Should you prepay your mortgage?
Paying off your home ahead of schedule can feel great. But don't let it interfere with the funding of your retirement accounts.
NEW YORK (MONEY) -- QUESTION: For the past year my wife and I have been putting an additional $500 per month toward the principal on our 5.25% 30-year fixed mortgage.
The psychological freedom of not having a mortgage is very appealing to us, but the argument for trying to invest the extra cash at a higher rate is compelling too. What's your take on paying off the mortgage early? - Mike, Arlington, Virginia
ANSWER: My take is that as a purely financial matter, you're probably better off investing the extra $500 a month given your low mortgage rate.
If you repay your home loan ahead of schedule, you're basically earning a 5.25% return, which represents the amount of interest you avoided paying by making the extra payments.
I think you should be able to do better than that over the long term by investing in a diversified portfolio of stocks and bonds.
But this isn't only a financial issue. As you note in your question, there is a psychological dimension to this decision.
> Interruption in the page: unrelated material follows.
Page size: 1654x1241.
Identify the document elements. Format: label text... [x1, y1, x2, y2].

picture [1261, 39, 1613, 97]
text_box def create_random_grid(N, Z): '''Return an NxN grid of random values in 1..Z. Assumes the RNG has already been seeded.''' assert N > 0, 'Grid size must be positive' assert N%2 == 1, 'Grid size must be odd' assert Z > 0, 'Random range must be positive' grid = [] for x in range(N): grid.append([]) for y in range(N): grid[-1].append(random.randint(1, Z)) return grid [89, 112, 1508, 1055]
And that psychological or emotional element deserves to be taken into account as well.
The question is, how much weight does it get? If the idea of dumping that mortgage really appeals to you - if it will make you enjoy life more - then I can see devoting at least some money to prepaying your mortgage. This can especially make sense if you're timing the payoff so you enter retirement without a mortgage payment hanging over your head. For a calculator that can show you when extra payments of various amounts will make you mortgage free.
That said, however, you don't want the warm and fuzzy feeling you get from paying down the mortgage to disadvantage you in a financial sense. So before I devote any meaningful amount of my resources to early payment of a mortgage, I'd want to be sure I'm maxing out retirement plans like my 401(k) and IRAs, and that I've got a decent size nest egg going.
I'm all for going into retirement without a big monthly mortgage payment, but I also want to have a decent investment portfolio to dip into as a supplement to Social Security.
Granted, prepaying your mortgage would mean you'll have your home equity as a cushion. But while certainly accessible, home equity isn't as easily tapped as liquid investments. And besides, I wouldn't want my retirement security riding primarily on my home.
So my advice is to first make sure you're maxing out your retirement savings plans and make sure you're on track toward a comfortable retirement. Once you've got that front covered, you can start paying off that mortgage more quickly to reap those psychological benefits you find so appealing.
And one final note: If you do pay off that home loan, use the monthly cash flow that's freed up as a way to ramp up your retirement savings, not as an invitation to spend more. After all, going into retirement with a nice big six- or seven-figure investment portfolio you can draw on whenever you need it can be quite psychologically soothing too.